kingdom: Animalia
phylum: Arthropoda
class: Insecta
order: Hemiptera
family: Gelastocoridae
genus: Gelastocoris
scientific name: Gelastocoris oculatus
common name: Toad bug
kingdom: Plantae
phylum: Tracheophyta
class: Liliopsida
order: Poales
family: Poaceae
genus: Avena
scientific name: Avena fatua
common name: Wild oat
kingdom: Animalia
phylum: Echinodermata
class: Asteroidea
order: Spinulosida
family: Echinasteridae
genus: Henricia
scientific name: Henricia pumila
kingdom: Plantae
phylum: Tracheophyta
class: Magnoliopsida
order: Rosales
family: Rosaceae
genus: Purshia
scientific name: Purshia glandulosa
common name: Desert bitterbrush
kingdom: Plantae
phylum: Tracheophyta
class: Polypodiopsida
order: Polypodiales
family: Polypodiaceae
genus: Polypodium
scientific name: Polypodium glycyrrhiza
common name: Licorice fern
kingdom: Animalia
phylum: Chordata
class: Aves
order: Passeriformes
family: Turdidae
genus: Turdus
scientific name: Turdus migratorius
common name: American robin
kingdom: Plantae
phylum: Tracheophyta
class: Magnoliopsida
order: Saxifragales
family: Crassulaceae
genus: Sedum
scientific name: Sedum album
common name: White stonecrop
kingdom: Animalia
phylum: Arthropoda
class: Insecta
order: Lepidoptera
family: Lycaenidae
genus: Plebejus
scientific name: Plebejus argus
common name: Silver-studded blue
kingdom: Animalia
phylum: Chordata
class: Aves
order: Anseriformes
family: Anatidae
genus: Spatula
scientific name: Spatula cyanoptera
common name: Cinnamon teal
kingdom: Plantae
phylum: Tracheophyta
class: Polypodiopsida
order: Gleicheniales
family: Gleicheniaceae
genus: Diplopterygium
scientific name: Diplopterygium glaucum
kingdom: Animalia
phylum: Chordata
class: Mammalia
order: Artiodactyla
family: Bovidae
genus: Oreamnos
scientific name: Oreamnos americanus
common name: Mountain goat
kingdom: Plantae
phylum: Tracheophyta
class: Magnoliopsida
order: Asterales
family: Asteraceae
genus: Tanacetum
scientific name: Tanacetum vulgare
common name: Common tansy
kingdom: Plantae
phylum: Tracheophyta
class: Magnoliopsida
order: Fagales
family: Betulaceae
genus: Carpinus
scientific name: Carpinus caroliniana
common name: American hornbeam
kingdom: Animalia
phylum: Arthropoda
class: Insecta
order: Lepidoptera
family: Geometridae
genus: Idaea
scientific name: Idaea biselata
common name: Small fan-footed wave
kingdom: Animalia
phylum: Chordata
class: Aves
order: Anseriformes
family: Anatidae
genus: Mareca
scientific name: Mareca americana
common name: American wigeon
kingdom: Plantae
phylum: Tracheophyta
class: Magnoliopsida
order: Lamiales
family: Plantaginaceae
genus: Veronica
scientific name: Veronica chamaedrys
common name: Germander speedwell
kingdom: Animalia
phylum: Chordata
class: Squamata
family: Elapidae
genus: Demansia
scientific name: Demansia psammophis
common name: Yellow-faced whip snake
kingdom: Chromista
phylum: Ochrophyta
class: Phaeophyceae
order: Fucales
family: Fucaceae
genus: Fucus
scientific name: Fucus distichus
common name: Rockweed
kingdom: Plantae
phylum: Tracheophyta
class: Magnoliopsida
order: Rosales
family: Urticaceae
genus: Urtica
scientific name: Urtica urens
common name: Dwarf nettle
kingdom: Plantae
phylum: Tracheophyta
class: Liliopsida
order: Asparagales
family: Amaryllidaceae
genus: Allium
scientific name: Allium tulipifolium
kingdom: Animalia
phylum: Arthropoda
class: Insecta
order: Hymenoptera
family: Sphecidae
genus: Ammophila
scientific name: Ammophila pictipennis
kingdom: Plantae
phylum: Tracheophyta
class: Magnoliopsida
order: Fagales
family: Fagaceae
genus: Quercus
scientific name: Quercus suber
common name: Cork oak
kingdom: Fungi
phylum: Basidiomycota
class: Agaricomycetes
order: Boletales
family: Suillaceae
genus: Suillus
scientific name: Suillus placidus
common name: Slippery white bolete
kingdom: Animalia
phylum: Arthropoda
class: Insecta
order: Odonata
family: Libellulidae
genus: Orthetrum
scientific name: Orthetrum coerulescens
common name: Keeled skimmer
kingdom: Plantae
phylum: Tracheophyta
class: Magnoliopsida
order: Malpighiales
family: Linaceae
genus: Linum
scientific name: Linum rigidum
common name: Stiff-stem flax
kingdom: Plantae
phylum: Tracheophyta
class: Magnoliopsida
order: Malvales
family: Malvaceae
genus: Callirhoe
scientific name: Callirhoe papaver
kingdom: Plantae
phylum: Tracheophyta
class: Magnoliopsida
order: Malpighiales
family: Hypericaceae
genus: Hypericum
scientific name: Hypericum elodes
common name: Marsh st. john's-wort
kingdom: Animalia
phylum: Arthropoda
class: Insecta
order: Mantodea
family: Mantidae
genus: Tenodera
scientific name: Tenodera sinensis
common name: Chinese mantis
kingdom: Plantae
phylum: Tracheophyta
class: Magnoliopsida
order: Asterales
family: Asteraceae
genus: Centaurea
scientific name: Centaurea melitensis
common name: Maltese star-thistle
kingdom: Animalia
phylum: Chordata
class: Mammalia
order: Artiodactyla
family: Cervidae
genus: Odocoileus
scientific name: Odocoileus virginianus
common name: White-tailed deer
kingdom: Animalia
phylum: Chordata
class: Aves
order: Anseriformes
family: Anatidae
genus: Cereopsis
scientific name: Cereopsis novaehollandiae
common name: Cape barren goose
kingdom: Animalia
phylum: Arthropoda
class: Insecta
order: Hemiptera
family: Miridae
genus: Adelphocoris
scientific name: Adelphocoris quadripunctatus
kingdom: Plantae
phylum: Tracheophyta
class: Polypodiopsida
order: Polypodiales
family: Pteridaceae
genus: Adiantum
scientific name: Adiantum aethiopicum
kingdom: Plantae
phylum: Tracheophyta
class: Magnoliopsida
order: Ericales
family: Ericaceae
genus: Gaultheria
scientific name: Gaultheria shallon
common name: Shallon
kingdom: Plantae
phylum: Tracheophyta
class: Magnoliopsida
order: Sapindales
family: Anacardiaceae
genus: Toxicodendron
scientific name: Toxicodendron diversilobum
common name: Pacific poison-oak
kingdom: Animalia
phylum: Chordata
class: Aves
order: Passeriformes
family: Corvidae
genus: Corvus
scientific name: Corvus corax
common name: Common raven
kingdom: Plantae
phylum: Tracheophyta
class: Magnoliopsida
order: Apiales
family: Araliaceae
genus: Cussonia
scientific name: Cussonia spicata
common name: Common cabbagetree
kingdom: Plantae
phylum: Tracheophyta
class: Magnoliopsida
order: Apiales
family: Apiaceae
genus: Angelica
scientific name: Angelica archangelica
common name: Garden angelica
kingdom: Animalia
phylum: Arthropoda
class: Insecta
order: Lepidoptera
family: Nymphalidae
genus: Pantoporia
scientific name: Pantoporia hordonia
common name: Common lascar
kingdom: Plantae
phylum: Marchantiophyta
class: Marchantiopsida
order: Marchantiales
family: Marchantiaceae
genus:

▶ [GIVEN REQUEST] Could you write out the lines for all the items above again, changing "scientific name" to "species" and leaving everything else the same?

▶ [CORRECT ANSWER]
kingdom: Animalia
phylum: Arthropoda
class: Insecta
order: Hemiptera
family: Gelastocoridae
genus: Gelastocoris
species: Gelastocoris oculatus
common name: Toad bug
kingdom: Plantae
phylum: Tracheophyta
class: Liliopsida
order: Poales
family: Poaceae
genus: Avena
species: Avena fatua
common name: Wild oat
kingdom: Animalia
phylum: Echinodermata
class: Asteroidea
order: Spinulosida
family: Echinasteridae
genus: Henricia
species: Henricia pumila
kingdom: Plantae
phylum: Tracheophyta
class: Magnoliopsida
order: Rosales
family: Rosaceae
genus: Purshia
species: Purshia glandulosa
common name: Desert bitterbrush
kingdom: Plantae
phylum: Tracheophyta
class: Polypodiopsida
order: Polypodiales
family: Polypodiaceae
genus: Polypodium
species: Polypodium glycyrrhiza
common name: Licorice fern
kingdom: Animalia
phylum: Chordata
class: Aves
order: Passeriformes
family: Turdidae
genus: Turdus
species: Turdus migratorius
common name: American robin
kingdom: Plantae
phylum: Tracheophyta
class: Magnoliopsida
order: Saxifragales
family: Crassulaceae
genus: Sedum
species: Sedum album
common name: White stonecrop
kingdom: Animalia
phylum: Arthropoda
class: Insecta
order: Lepidoptera
family: Lycaenidae
genus: Plebejus
species: Plebejus argus
common name: Silver-studded blue
kingdom: Animalia
phylum: Chordata
class: Aves
order: Anseriformes
family: Anatidae
genus: Spatula
species: Spatula cyanoptera
common name: Cinnamon teal
kingdom: Plantae
phylum: Tracheophyta
class: Polypodiopsida
order: Gleicheniales
family: Gleicheniaceae
genus: Diplopterygium
species: Diplopterygium glaucum
kingdom: Animalia
phylum: Chordata
class: Mammalia
order: Artiodactyla
family: Bovidae
genus: Oreamnos
species: Oreamnos americanus
common name: Mountain goat
kingdom: Plantae
phylum: Tracheophyta
class: Magnoliopsida
order: Asterales
family: Asteraceae
genus: Tanacetum
species: Tanacetum vulgare
common name: Common tansy
kingdom: Plantae
phylum: Tracheophyta
class: Magnoliopsida
order: Fagales
family: Betulaceae
genus: Carpinus
species: Carpinus caroliniana
common name: American hornbeam
kingdom: Animalia
phylum: Arthropoda
class: Insecta
order: Lepidoptera
family: Geometridae
genus: Idaea
species: Idaea biselata
common name: Small fan-footed wave
kingdom: Animalia
phylum: Chordata
class: Aves
order: Anseriformes
family: Anatidae
genus: Mareca
species: Mareca americana
common name: American wigeon
kingdom: Plantae
phylum: Tracheophyta
class: Magnoliopsida
order: Lamiales
family: Plantaginaceae
genus: Veronica
species: Veronica chamaedrys
common name: Germander speedwell
kingdom: Animalia
phylum: Chordata
class: Squamata
family: Elapidae
genus: Demansia
species: Demansia psammophis
common name: Yellow-faced whip snake
kingdom: Chromista
phylum: Ochrophyta
class: Phaeophyceae
order: Fucales
family: Fucaceae
genus: Fucus
species: Fucus distichus
common name: Rockweed
kingdom: Plantae
phylum: Tracheophyta
class: Magnoliopsida
order: Rosales
family: Urticaceae
genus: Urtica
species: Urtica urens
common name: Dwarf nettle
kingdom: Plantae
phylum: Tracheophyta
class: Liliopsida
order: Asparagales
family: Amaryllidaceae
genus: Allium
species: Allium tulipifolium
kingdom: Animalia
phylum: Arthropoda
class: Insecta
order: Hymenoptera
family: Sphecidae
genus: Ammophila
species: Ammophila pictipennis
kingdom: Plantae
phylum: Tracheophyta
class: Magnoliopsida
order: Fagales
family: Fagaceae
genus: Quercus
species: Quercus suber
common name: Cork oak
kingdom: Fungi
phylum: Basidiomycota
class: Agaricomycetes
order: Boletales
family: Suillaceae
genus: Suillus
species: Suillus placidus
common name: Slippery white bolete
kingdom: Animalia
phylum: Arthropoda
class: Insecta
order: Odonata
family: Libellulidae
genus: Orthetrum
species: Orthetrum coerulescens
common name: Keeled skimmer
kingdom: Plantae
phylum: Tracheophyta
class: Magnoliopsida
order: Malpighiales
family: Linaceae
genus: Linum
species: Linum rigidum
common name: Stiff-stem flax
kingdom: Plantae
phylum: Tracheophyta
class: Magnoliopsida
order: Malvales
family: Malvaceae
genus: Callirhoe
species: Callirhoe papaver
kingdom: Plantae
phylum: Tracheophyta
class: Magnoliopsida
order: Malpighiales
family: Hypericaceae
genus: Hypericum
species: Hypericum elodes
common name: Marsh st. john's-wort
kingdom: Animalia
phylum: Arthropoda
class: Insecta
order: Mantodea
family: Mantidae
genus: Tenodera
species: Tenodera sinensis
common name: Chinese mantis
kingdom: Plantae
phylum: Tracheophyta
class: Magnoliopsida
order: Asterales
family: Asteraceae
genus: Centaurea
species: Centaurea melitensis
common name: Maltese star-thistle
kingdom: Animalia
phylum: Chordata
class: Mammalia
order: Artiodactyla
family: Cervidae
genus: Odocoileus
species: Odocoileus virginianus
common name: White-tailed deer
kingdom: Animalia
phylum: Chordata
class: Aves
order: Anseriformes
family: Anatidae
genus: Cereopsis
species: Cereopsis novaehollandiae
common name: Cape barren goose
kingdom: Animalia
phylum: Arthropoda
class: Insecta
order: Hemiptera
family: Miridae
genus: Adelphocoris
species: Adelphocoris quadripunctatus
kingdom: Plantae
phylum: Tracheophyta
class: Polypodiopsida
order: Polypodiales
family: Pteridaceae
genus: Adiantum
species: Adiantum aethiopicum
kingdom: Plantae
phylum: Tracheophyta
class: Magnoliopsida
order: Ericales
family: Ericaceae
genus: Gaultheria
species: Gaultheria shallon
common name: Shallon
kingdom: Plantae
phylum: Tracheophyta
class: Magnoliopsida
order: Sapindales
family: Anacardiaceae
genus: Toxicodendron
species: Toxicodendron diversilobum
common name: Pacific poison-oak
kingdom: Animalia
phylum: Chordata
class: Aves
order: Passeriformes
family: Corvidae
genus: Corvus
species: Corvus corax
common name: Common raven
kingdom: Plantae
phylum: Tracheophyta
class: Magnoliopsida
order: Apiales
family: Araliaceae
genus: Cussonia
species: Cussonia spicata
common name: Common cabbagetree
kingdom: Plantae
phylum: Tracheophyta
class: Magnoliopsida
order: Apiales
family: Apiaceae
genus: Angelica
species: Angelica archangelica
common name: Garden angelica
kingdom: Animalia
phylum: Arthropoda
class: Insecta
order: Lepidoptera
family: Nymphalidae
genus: Pantoporia
species: Pantoporia hordonia
common name: Common lascar
kingdom: Plantae
phylum: Marchantiophyta
class: Marchantiopsida
order: Marchantiales
family: Marchantiaceae
genus:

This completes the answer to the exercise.